§ ABOUT THIS EXERCISE: Only the pictures are to be dropped; the rest of the data below is to be duplicated exactly.

-*-*-

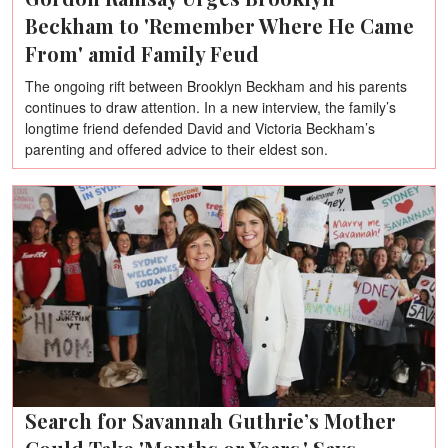
Beckham to 'Remember Where He Came
From' amid Family Feud
The ongoing rift between Brooklyn Beckham and his parents
continues to draw attention. In a new interview, the family’s
longtime friend defended David and Victoria Beckham’s
parenting and offered advice to their eldest son.
Search for Savannah Guthrie’s Mother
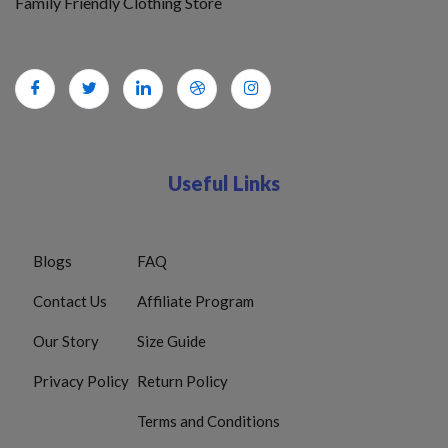
Family Friendly Clothing Store
Useful Links
Blogs
FAQ
Contact Us
Affiliate Program
Our Story
Size Guide
Privacy Policy
Return Policy
Terms and Conditions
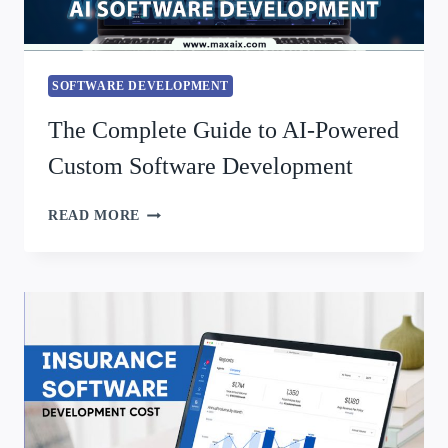
SOFTWARE DEVELOPMENT
The Complete Guide to AI-Powered
Custom Software Development
READ MORE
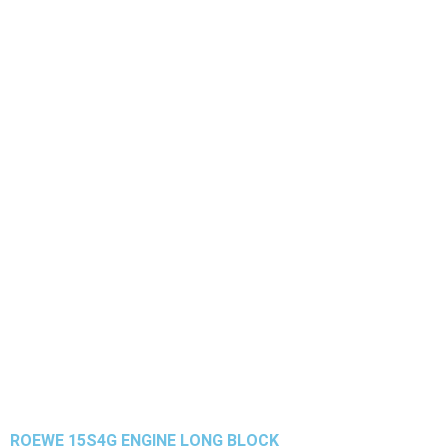
ROEWE 15S4G ENGINE LONG BLOCK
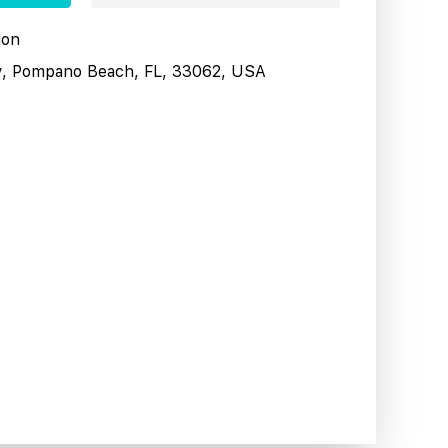
ion
y, Pompano Beach, FL, 33062, USA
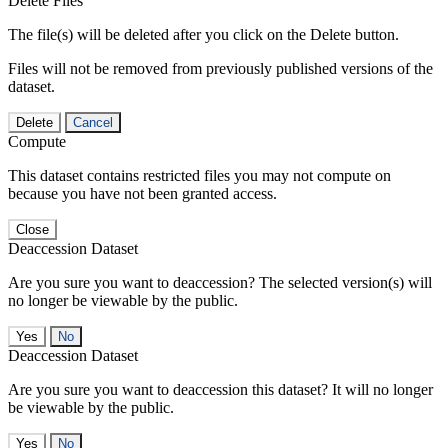
Delete Files
The file(s) will be deleted after you click on the Delete button.
Files will not be removed from previously published versions of the
dataset.
Delete
Cancel
Compute
This dataset contains restricted files you may not compute on
because you have not been granted access.
Close
Deaccession Dataset
Are you sure you want to deaccession? The selected version(s) will
no longer be viewable by the public.
No
Deaccession Dataset
Are you sure you want to deaccession this dataset? It will no longer
be viewable by the public.
No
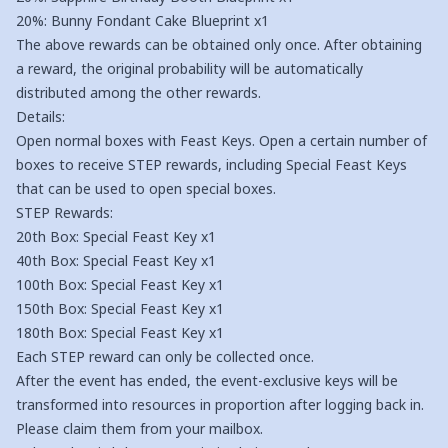
20%: Bunny Fondant Cake Blueprint x1
The above rewards can be obtained only once. After obtaining
a reward, the original probability will be automatically
distributed among the other rewards.
Details:
Open normal boxes with Feast Keys. Open a certain number of
boxes to receive STEP rewards, including Special Feast Keys
that can be used to open special boxes.
STEP Rewards:
20th Box: Special Feast Key x1
40th Box: Special Feast Key x1
100th Box: Special Feast Key x1
150th Box: Special Feast Key x1
180th Box: Special Feast Key x1
Each STEP reward can only be collected once.
After the event has ended, the event-exclusive keys will be
transformed into resources in proportion after logging back in.
Please claim them from your mailbox.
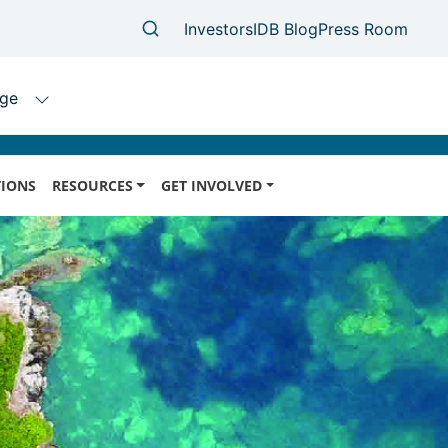
IONS
RESOURCES
GET INVOLVED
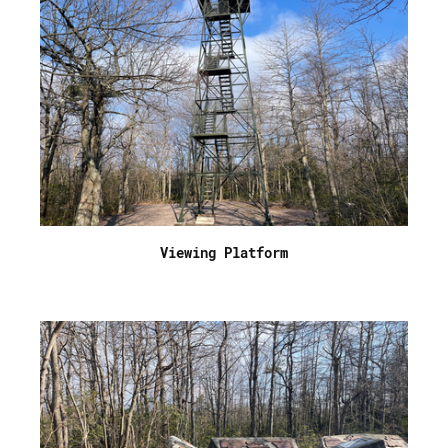
Viewing Platform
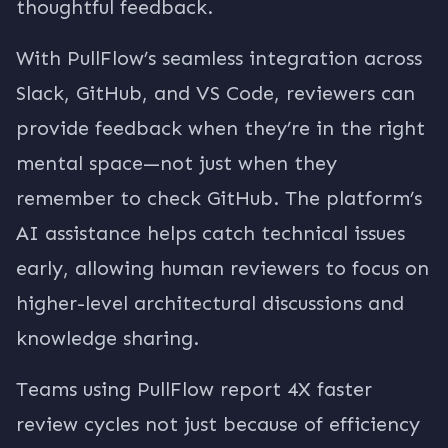
thoughtful feedback.
With PullFlow’s seamless integration across
Slack, GitHub, and VS Code, reviewers can
provide feedback when they’re in the right
mental space—not just when they
remember to check GitHub. The platform’s
AI assistance helps catch technical issues
early, allowing human reviewers to focus on
higher-level architectural discussions and
knowledge sharing.
Teams using PullFlow report 4X faster
review cycles not just because of efficiency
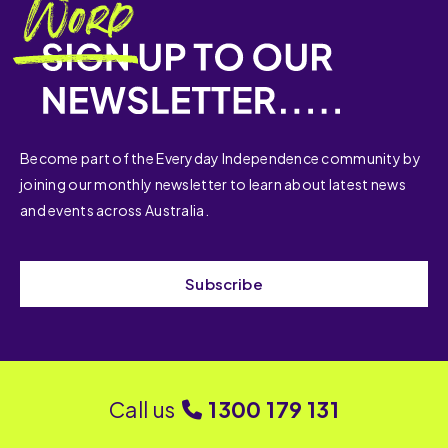
Become part of the Everyday Independence community by
joining our monthly newsletter to learn about latest news
and events across Australia.
Subscribe
Call us
1300 179 131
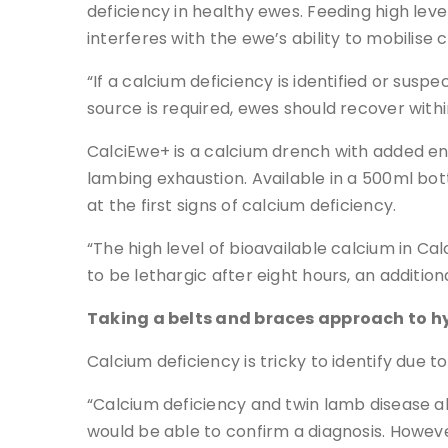
deficiency in healthy ewes. Feeding high level
interferes with the ewe’s ability to mobilise
“If a calcium deficiency is identified or su
source is required, ewes should recover with
CalciEwe+ is a calcium drench with added e
lambing exhaustion. Available in a 500ml bot
at the first signs of calcium deficiency.
“The high level of bioavailable calcium in Ca
to be lethargic after eight hours, an addition
Taking a belts and braces approach to 
Calcium deficiency is tricky to identify due t
“Calcium deficiency and twin lamb disease als
would be able to confirm a diagnosis. However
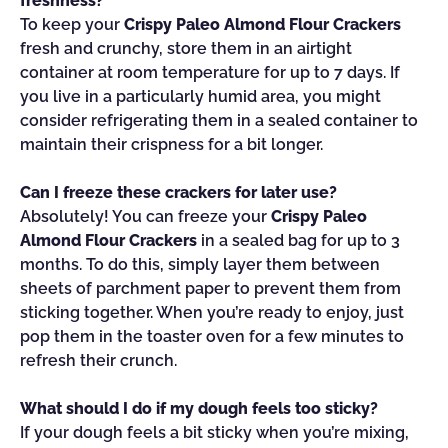
freshness?
To keep your
Crispy Paleo Almond Flour Crackers
fresh and crunchy, store them in an airtight
container at room temperature for up to 7 days. If
you live in a particularly humid area, you might
consider refrigerating them in a sealed container to
maintain their crispness for a bit longer.
Can I freeze these crackers for later use?
Absolutely! You can freeze your
Crispy Paleo
Almond Flour Crackers
in a sealed bag for up to 3
months. To do this, simply layer them between
sheets of parchment paper to prevent them from
sticking together. When you’re ready to enjoy, just
pop them in the toaster oven for a few minutes to
refresh their crunch.
What should I do if my dough feels too sticky?
If your dough feels a bit sticky when you’re mixing,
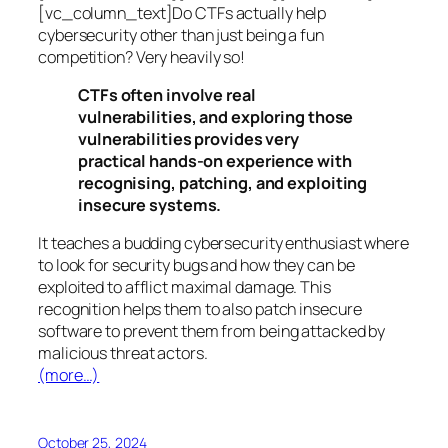
[vc_column_text]Do CTFs actually help
cybersecurity other than just being a fun
competition? Very heavily so!
CTFs often involve real
vulnerabilities, and exploring those
vulnerabilities provides very
practical hands-on experience with
recognising, patching, and exploiting
insecure systems.
It teaches a budding cybersecurity enthusiast where
to look for security bugs and how they can be
exploited to afflict maximal damage. This
recognition helps them to also patch insecure
software to prevent them from being attacked by
malicious threat actors.
(more…)
October 25, 2024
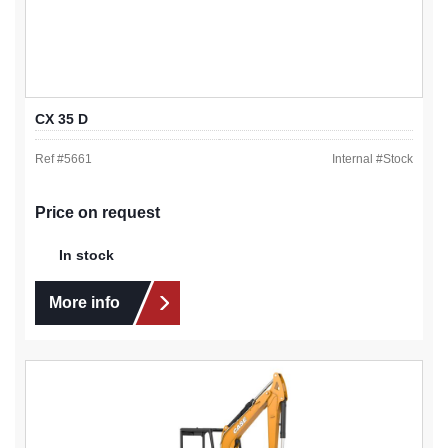
CX 35 D
Ref #
5661
Internal #
Stock
Price on request
In stock
More info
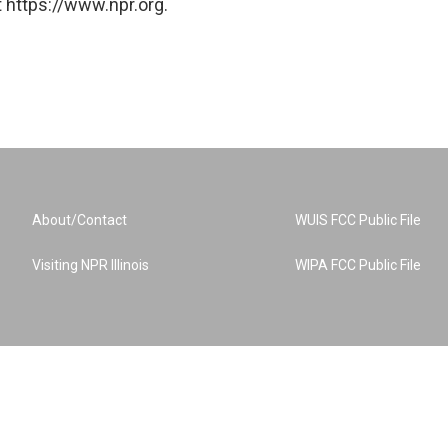
 https://www.npr.org.
About/Contact
WUIS FCC Public File
Visiting NPR Illinois
WIPA FCC Public File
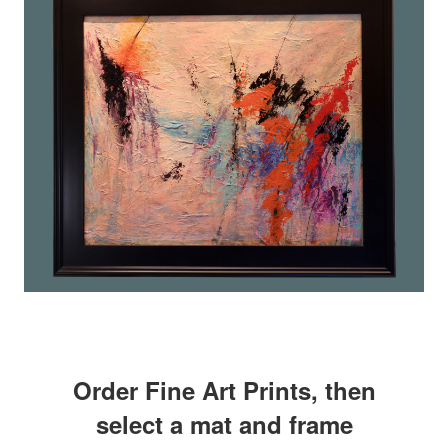
Order Fine Art Prints, then
select a mat and frame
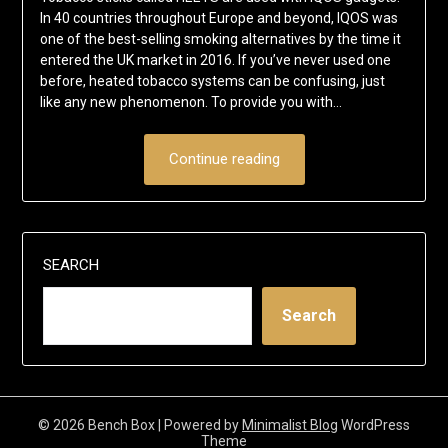
In 40 countries throughout Europe and beyond, IQOS was
one of the best-selling smoking alternatives by the time it
entered the UK market in 2016. If you’ve never used one
before, heated tobacco systems can be confusing, just
like any new phenomenon. To provide you with…
Continue reading
SEARCH
Search
© 2026 Bench Box
| Powered by
Minimalist Blog
WordPress
Theme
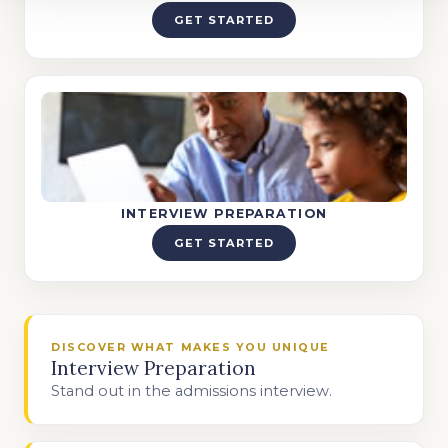
GET STARTED
INTERVIEW PREPARATION
GET STARTED
DISCOVER WHAT MAKES YOU UNIQUE
Interview Preparation
Stand out in the admissions interview.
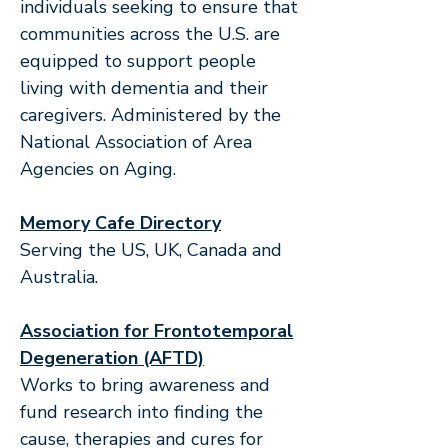
individuals seeking to ensure that
communities across the U.S. are
equipped to support people
living with dementia and their
caregivers. Administered by the
National Association of Area
Agencies on Aging.
Memory Cafe Directory
Serving the US, UK, Canada and
Australia.
Association for Frontotemporal
Degeneration (AFTD)
Works to bring awareness and
fund research into finding the
cause, therapies and cures for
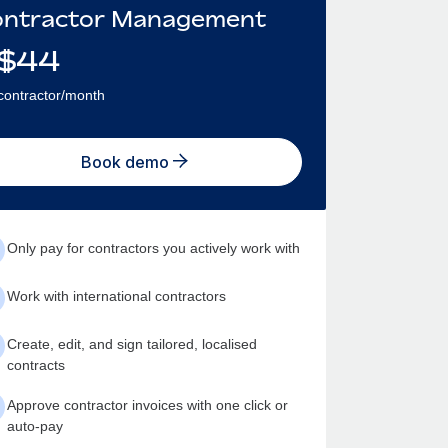
ntractor Management
$
44
contractor/month
Book demo
Only pay for contractors you actively work with
Work with international contractors
Create, edit, and sign tailored, localised
contracts
Approve contractor invoices with one click or
auto-pay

-*-*-

§ RESPONSE TO THE EXERCISE:
Beckham to 'Remember Where He Came
From' amid Family Feud
The ongoing rift between Brooklyn Beckham and his parents
continues to draw attention. In a new interview, the family’s
longtime friend defended David and Victoria Beckham’s
parenting and offered advice to their eldest son.
Search for Savannah Guthrie’s Mother
Family Friendly Clothing Store
Useful Links
Blogs
FAQ
Contact Us
Affiliate Program
Our Story
Size Guide
Privacy Policy
Return Policy
Terms and Conditions
SOFTWARE DEVELOPMENT
The Complete Guide to AI-Powered
Custom Software Development
READ MORE
ROEWE 15S4G ENGINE LONG BLOCK
ion
y, Pompano Beach, FL, 33062, USA
Delete Files
The file(s) will be deleted after you click on the Delete button.
Files will not be removed from previously published versions of the
dataset.
Delete
Cancel
Compute
This dataset contains restricted files you may not compute on
because you have not been granted access.
Close
Deaccession Dataset
Are you sure you want to deaccession? The selected version(s) will
no longer be viewable by the public.
No
Deaccession Dataset
Are you sure you want to deaccession this dataset? It will no longer
be viewable by the public.
No
20%: Bunny Fondant Cake Blueprint x1
The above rewards can be obtained only once. After obtaining
a reward, the original probability will be automatically
distributed among the other rewards.
Details:
Open normal boxes with Feast Keys. Open a certain number of
boxes to receive STEP rewards, including Special Feast Keys
that can be used to open special boxes.
STEP Rewards:
20th Box: Special Feast Key x1
40th Box: Special Feast Key x1
100th Box: Special Feast Key x1
150th Box: Special Feast Key x1
180th Box: Special Feast Key x1
Each STEP reward can only be collected once.
After the event has ended, the event-exclusive keys will be
transformed into resources in proportion after logging back in.
Please claim them from your mailbox.
IONS
RESOURCES
GET INVOLVED
Viewing Platform
thoughtful feedback.
With PullFlow’s seamless integration across
Slack, GitHub, and VS Code, reviewers can
provide feedback when they’re in the right
mental space—not just when they
remember to check GitHub. The platform’s
AI assistance helps catch technical issues
early, allowing human reviewers to focus on
higher-level architectural discussions and
knowledge sharing.
Teams using PullFlow report 4X faster
review cycles not just because of efficiency
Become part of the Everyday Independence community by
joining our monthly newsletter to learn about latest news
and events across Australia.
Subscribe
Call us
1300 179 131
deficiency in healthy ewes. Feeding high level
interferes with the ewe’s ability to mobilise
“If a calcium deficiency is identified or su
source is required, ewes should recover with
CalciEwe+ is a calcium drench with added e
lambing exhaustion. Available in a 500ml bot
at the first signs of calcium deficiency.
“The high level of bioavailable calcium in Ca
to be lethargic after eight hours, an addition
Taking a belts and braces approach to 
Calcium deficiency is tricky to identify due t
“Calcium deficiency and twin lamb disease als
would be able to confirm a diagnosis. However
freshness?
To keep your
Crispy Paleo Almond Flour Crackers
fresh and crunchy, store them in an airtight
container at room temperature for up to 7 days. If
you live in a particularly humid area, you might
consider refrigerating them in a sealed container to
maintain their crispness for a bit longer.
Can I freeze these crackers for later use?
Absolutely! You can freeze your
Crispy Paleo
Almond Flour Crackers
in a sealed bag for up to 3
months. To do this, simply layer them between
sheets of parchment paper to prevent them from
sticking together. When you’re ready to enjoy, just
pop them in the toaster oven for a few minutes to
refresh their crunch.
What should I do if my dough feels too sticky?
If your dough feels a bit sticky when you’re mixing,
[vc_column_text]Do CTFs actually help
cybersecurity other than just being a fun
competition? Very heavily so!
CTFs often involve real
vulnerabilities, and exploring those
vulnerabilities provides very
practical hands-on experience with
recognising, patching, and exploiting
insecure systems.
It teaches a budding cybersecurity enthusiast where
to look for security bugs and how they can be
exploited to afflict maximal damage. This
recognition helps them to also patch insecure
software to prevent them from being attacked by
malicious threat actors.
(more…)
October 25, 2024
CX 35 D
Ref #
5661
Internal #
Stock
Price on request
In stock
More info
 https://www.npr.org.
About/Contact
WUIS FCC Public File
Visiting NPR Illinois
WIPA FCC Public File
Order Fine Art Prints, then
select a mat and frame
In 40 countries throughout Europe and beyond, IQOS was
one of the best-selling smoking alternatives by the time it
entered the UK market in 2016. If you’ve never used one
before, heated tobacco systems can be confusing, just
like any new phenomenon. To provide you with…
Continue reading
SEARCH
Search
© 2026 Bench Box
| Powered by
Minimalist Blog
WordPress
Theme
GET STARTED
INTERVIEW PREPARATION
GET STARTED
DISCOVER WHAT MAKES YOU UNIQUE
Interview Preparation
Stand out in the admissions interview.
individuals seeking to ensure that
communities across the U.S. are
equipped to support people
living with dementia and their
caregivers. Administered by the
National Association of Area
Agencies on Aging.
Memory Cafe Directory
Serving the US, UK, Canada and
Australia.
Association for Frontotemporal
Degeneration (AFTD)
Works to bring awareness and
fund research into finding the
cause, therapies and cures for
ntractor Management
$
44
contractor/month
Book demo
Only pay for contractors you actively work with
Work with international contractors
Create, edit, and sign tailored, localised
contracts
Approve contractor invoices with one click or
auto-pay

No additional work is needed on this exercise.